Short problem: Do statements (a), (b), and (c) agree with the passage on Tyronn Lue below? Answer each with yes or no and quote the deciding words of the passage. (a) Atlanta traded Lue away during his fourth season with the Hawks. (b) The trade that brought Mike Bibby to Atlanta happened in 2007. (c) Lue is the head coach of the Cleveland Cavaliers.

If anyone, Tyronn Lue certainly recognizes the feeling anytime he’s getting stepped over. After doing his part as a lead guard to help the Atlanta Hawks crawl out from the bottom of the NBA barrel, during his fourth season with the Hawks, playoff-contending Atlanta decided to go in a different direction – specifically, sending T-Lue plus flotsam in a different direction at mid-season.

The 2008 trade to acquire a more accomplished Mike Bibby touched off the start of eight consecutive playoff appearances for the Atlanta Hawks, leaving the discarded Lue behind as a faint memory from an eight-season playoff drought. Playoff run #8, the most successful of the bunch, could conclude tonight for Atlanta at Quicken Loans Arena, the site for Game 4 of the Eastern Conference Finals (8:30 PM Eastern, TNT, 92.9 FM in ATL). And Tyronn Lue will have much more than a frontcourt seat.

While Bibby has been spending his post-career time getting booted out of high school games, Lue worked his way up the NBA coaching ranks, and is now the lead assistant for David Blatt’s Cleveland Cavaliers. A future head coaching prospect, T-Lue’s hoping the next “step” will be the NBA Finals, Cleveland’s first since 2007. And there is no better way for Lue to savor that accomplishment than to witness a sweep of the Hawks tonight.

Raw data:
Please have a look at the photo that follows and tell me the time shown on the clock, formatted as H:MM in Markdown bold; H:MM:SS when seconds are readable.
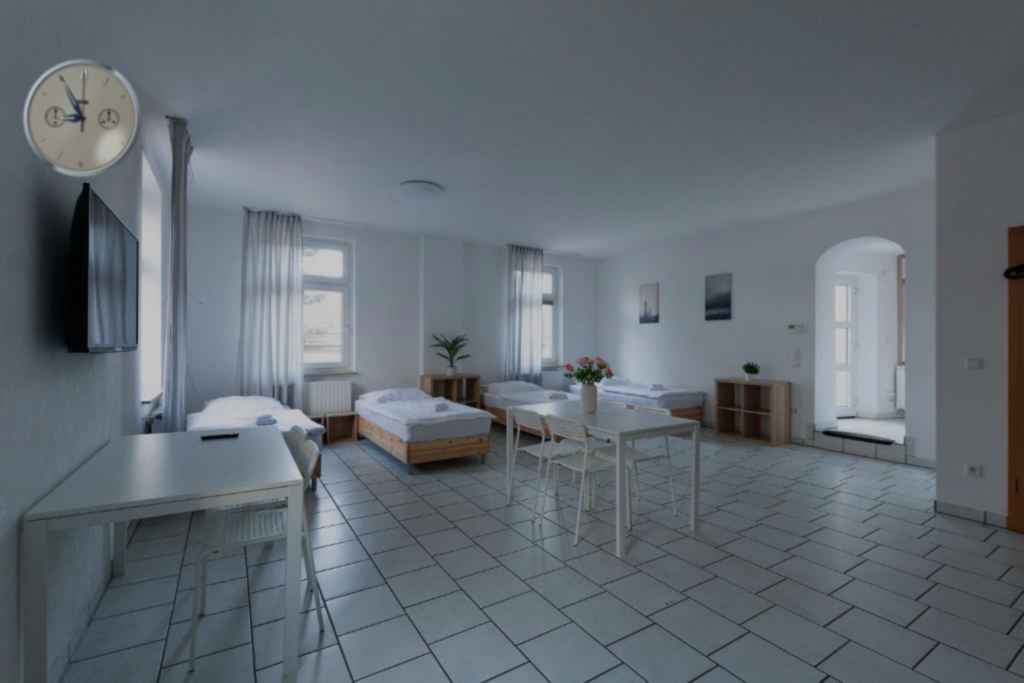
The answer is **8:55**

Reply to the exercise:
(a) Yes: "during his fourth season with the Hawks, playoff-contending Atlanta decided to go in a different direction – specifically, sending T-Lue plus flotsam in a different direction at mid-season."
(b) No: "The 2008 trade to acquire a more accomplished Mike Bibby"
(c) No: "is now the lead assistant for David Blatt’s Cleveland Cavaliers."